For anyone involved with the food sector the most recent Morneau budget was filled with optimism and hope. Ottawa has made a point to make the agri-food sector a place to invest and foster innovation. It was a long time coming as many have been waiting for this day for years. In fact, Ottawa aims to grow Canada’s agri-food exports to at least $75 billion annually by 2025 and make our country a trading powerhouse. Given we already export over $56 billion worth of agri-food products, $75 billion does not seem like much. Still, the point is we have underachieved long enough and it is time to think differently about our agri-food potential.
Innovation was the overarching theme in this budget. Innovation was mentioned almost on every page of the budget document. Some provisions were more specifically allocated to research in genomics, while a modest sum was dedicated to research more broadly. Climate change was explicitly mentioned as an innovation driver. However, the document was unclear as to how funds would attempt to motivate the sector in making better connections between what we produce and what consumers are looking for domestically and abroad. Such connections need to be achieved despite our most significant disadvantage—namely our Nordic climate. Most importantly, developing new products for an increasingly diverse consumer-base is problematic. We have recently seen more companies issue calls for innovative ideas to the broader public and research institutions. Loblaw, Agropur and a few other companies have seen great progress with fresh new programs. A great step forward, but Ottawa could act as a catalyst to entice more companies to follow suit.
An important focus within the budget were logistics and supply chains, as moving products across the country is our greatest challenge when expanding our agri-food sector. More than $12 billion will be invested in gateways, ports, bridges, and roads to make trading more efficient. While this sum is not a great amount, it nonetheless demonstrates support for Canada’s agri-food producers. This follows Harper’s wake-up call in 2005 when the government decided to invest in the Gateway and Corridor initiative. The Conservatives should be credited for drawing our attention to Canada’s logistical deficiencies, and so should the Liberals for continuing the work.
Connectivity is also important. Following the CRTC’s recommendation a few months ago, Ottawa intends to invest $500 million to support the expansion of broadband connections in rural Canada. This is excellent news for our farmers who are increasingly becoming market savvy. Since markets can change in an instant these days, it is important to make every trading minute count. The other good news for processing is the elimination of tariffs on a wide-ranging list of ingredients, including cereals and grains, fats and oils, fruits and vegetable, and food preparations and chocolate products. This could help processors save more than $200 million per year in cost. This would make our sector cover approximately $700 million in annual imports, and strengthen the competitiveness of Canadian agri-food manufacturers at home and abroad.
However, there were some disappointments. The budget did not suggest any timelines or framework to increase trades between provinces, which is a significant challenge. There was also nothing mentioned about the crisis state of supply managed sectors, which includes dairy, poultry and eggs. Additionally, the budget did not provide any suggestions on how Ottawa intends to modernize the Temporary Foreign Worker Program, which is critical for the agri-food sector, particularly in processing. The budget also does not mention how Ottawa intends to grow the industry for northern communities.
Finally, the budget document makes Growing Forward 3 a priority for 2018. Typically, we end up with a vague five-year plan which outlines very uncommitting programs for the future. It has been more about growing pains than growing forward. Our past frameworks have been supported with a budget rarely exceeding $5 billion. In the United States the uncompromising Farm Bill is a massive enterprise that is worth almost one trillion $USD. Of course there are many things wrong with the Farm Bill, but at least Americans have a vision for their agri-food sector, which combines production with consumption.

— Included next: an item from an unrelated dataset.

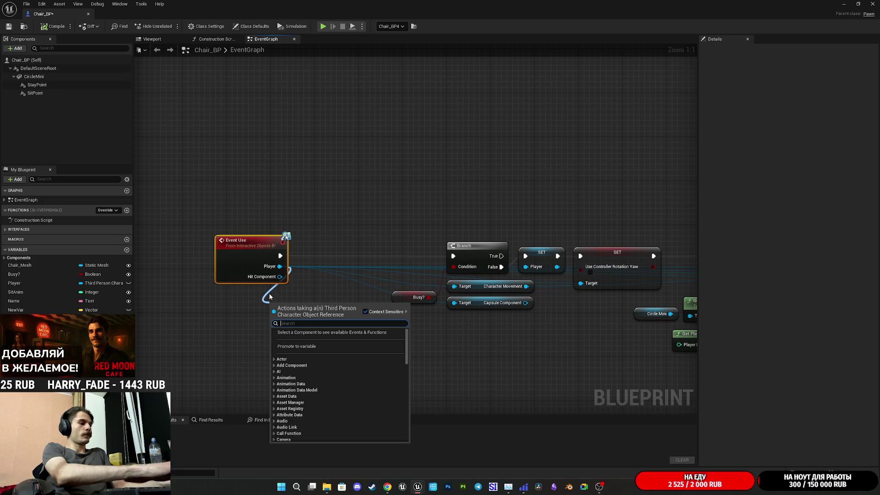
# Add a Get Sit Anim node under Event Use and an == comparison from its value
pyautogui.write('get')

To grant Canada with such a similar, powerful vision the next installment of Growing Forward should be worth at least $100 billion over the next several years. That is the commitment the sector deserves in order to make a difference in the world.

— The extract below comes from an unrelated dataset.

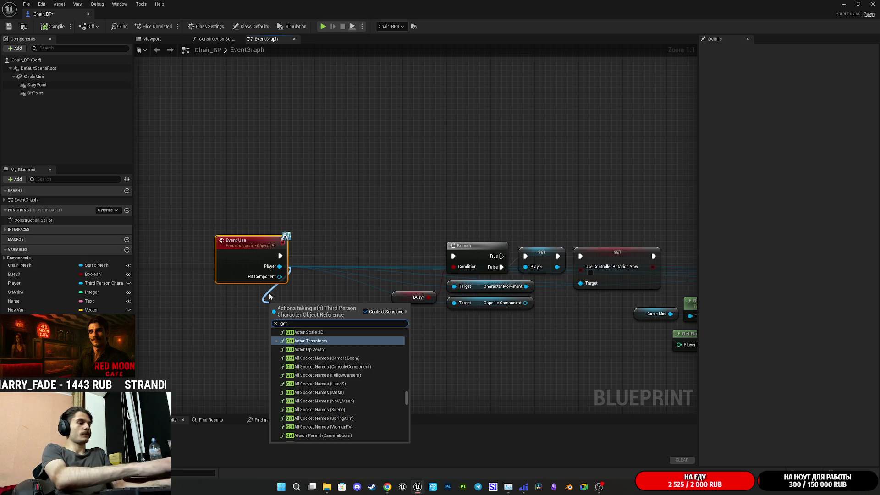
pyautogui.write(' sit')
pyautogui.scroll(-5, 341, 383)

If Ottawa really wants to make Canada’s agri-food sector a leading economic engine for the country then, in the grand scheme of things, the $75 billion target is merely just a suggestion. It would also need to make the proper investment to be taken seriously. Although a few dollars short, the innovation and infrastructure portfolios were addressed in this budget. Now it is time to back it up with some real policy changes to make our agri-food sector competitive without trying to please everyone. If we do so, then that $75 billion by 2025 target should be around $100 billion.
Sylvain Charlebois, Dean of the Faculty of Management, Professor in Food Distribution and Policy, Dalhousie University, author of Global Food Safety, Risk Intelligence and Benchmarking, published by Wiley-Blackwell (2017). He is also a Senior Fellow here at AIMS.